Comparative data on effects of leading pretreatments and enzyme loadings and formulations on sugar yields from different switchgrass sources.

Dilute sulfuric acid (DA), sulfur dioxide (SO(2)), liquid hot water (LHW), soaking in aqueous ammonia (SAA), ammonia fiber expansion (AFEX), and lime pretreatments were applied to Alamo, Dacotah, and Shawnee switchgrass. Application of the same analytical methods and material balance approaches facilitated meaningful comparisons of glucose and xylose yields from combined pretreatment and enzymatic hydrolysis. Use of a common supply of cellulase, beta-glucosidase, and xylanase also eased comparisons. All pretreatments enhanced sugar recovery from pretreatment and subsequent enzymatic hydrolysis substantially compared to untreated switchgrass.

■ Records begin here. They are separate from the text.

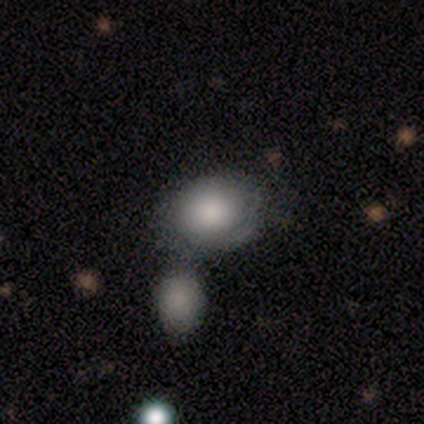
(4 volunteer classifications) A smooth galaxy with no disk features (75%) that is round (67%).

Vote fractions:
- Smooth or featured? smooth: 75% / featured or disk: 25% / star or artifact: 0%
- How rounded? round: 67% / in between: 33% / cigar-shaped: 0%
- Merging? none: 50% (tied) / merger: 50% (tied) / minor disturbance: 0% / major disturbance: 0%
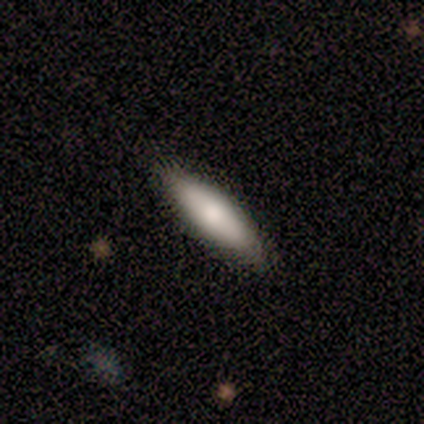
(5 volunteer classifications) Morphology: type=smooth (60%); roundness=cigar-shaped (67%); merging=none (100%).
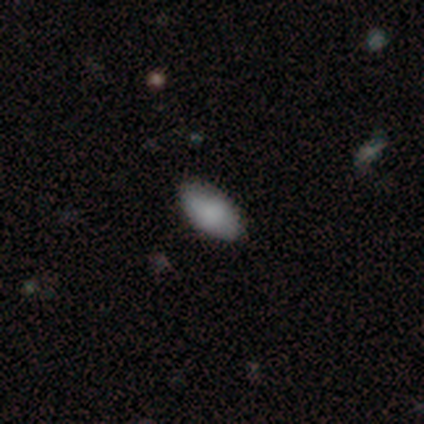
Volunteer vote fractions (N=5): A smooth galaxy with no disk features (80%) that is in between round and cigar-shaped (100%). Merging: none (100%).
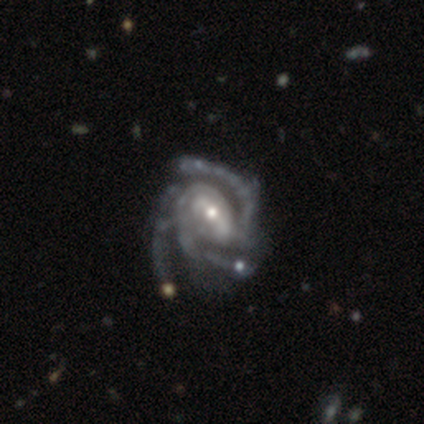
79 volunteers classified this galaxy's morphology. Volunteers were most divided on "bar": weak: 37%, strong: 36%, no: 27%. More confident: edge-on disk — no (99%); spiral arms — yes (99%); smooth or featured — featured or disk (94%); spiral arm count — 3 (85%); merging — none (63%); spiral winding — tight (56%); bulge size — small (55%).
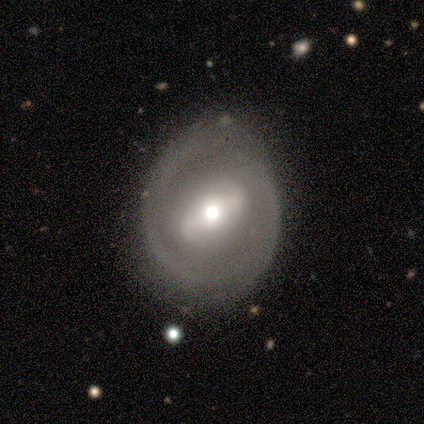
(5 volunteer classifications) smooth-or-featured: featured or disk: 80% | smooth: 20% | star or artifact: 0%
  disk-edge-on: no: 100% | yes: 0%
    bar: weak: 50% (tied) | no: 50% (tied) | strong: 0%
    has-spiral-arms: yes: 75% | no: 25%
      spiral-winding: tight: 33% (tied) | medium: 33% (tied) | loose: 33% (tied)
      spiral-arm-count: 2: 67% | can't tell: 33% | 1: 0% | 3: 0% | 4: 0% | more than 4: 0%
    bulge-size: moderate: 50% | large: 25% | small: 25% | dominant: 0% | none: 0%
  merging: minor disturbance: 80% | none: 20% | major disturbance: 0% | merger: 0%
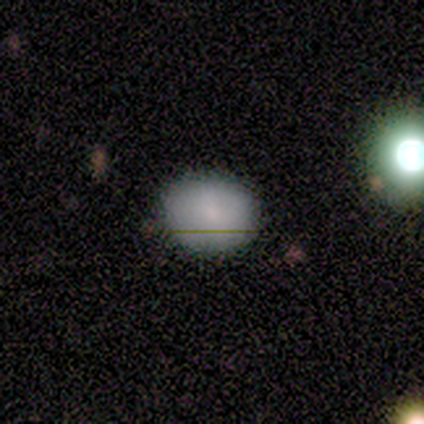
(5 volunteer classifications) This is clearly a smooth galaxy (100%). How rounded: clearly round (80%). Merging: clearly none (100%).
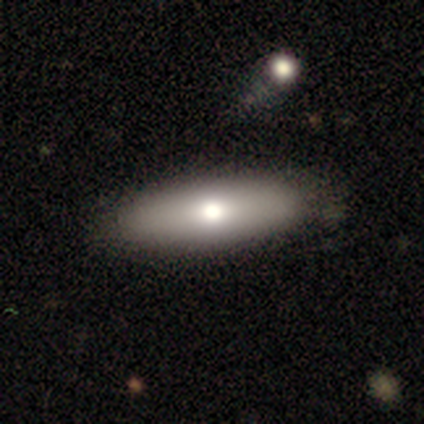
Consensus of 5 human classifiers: Volunteers were most divided on "how rounded": cigar-shaped: 60%, in between: 40%, round: 0%. More confident: smooth or featured — smooth (100%); merging — none (100%).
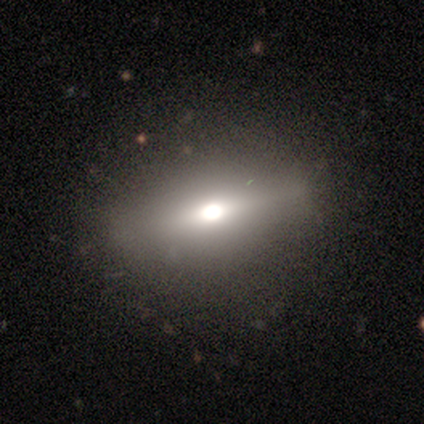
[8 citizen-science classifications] This appears to be a featured or disk galaxy (38%, tied with star or artifact) viewed edge-on (100%) with a rounded central bulge (100%). Merging: none (100%).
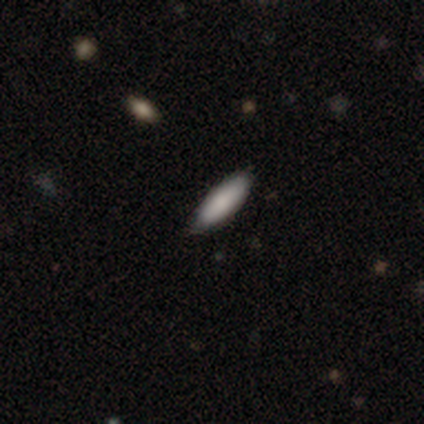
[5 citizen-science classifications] Smooth or featured? smooth (100%)
How rounded? in between (80%)
Merging? none (100%)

Adding beta-glucosidase was effective early in enzymatic hydrolysis while cellobiose levels were high but had limited effect on longer term yields at the enzyme loadings applied. Adding xylanase improved yields most for higher pH pretreatments where more xylan was left in the solids. Harvest time had more impact on performance than switchgrass variety, and microscopy showed changes in different features could impact performance by different pretreatments.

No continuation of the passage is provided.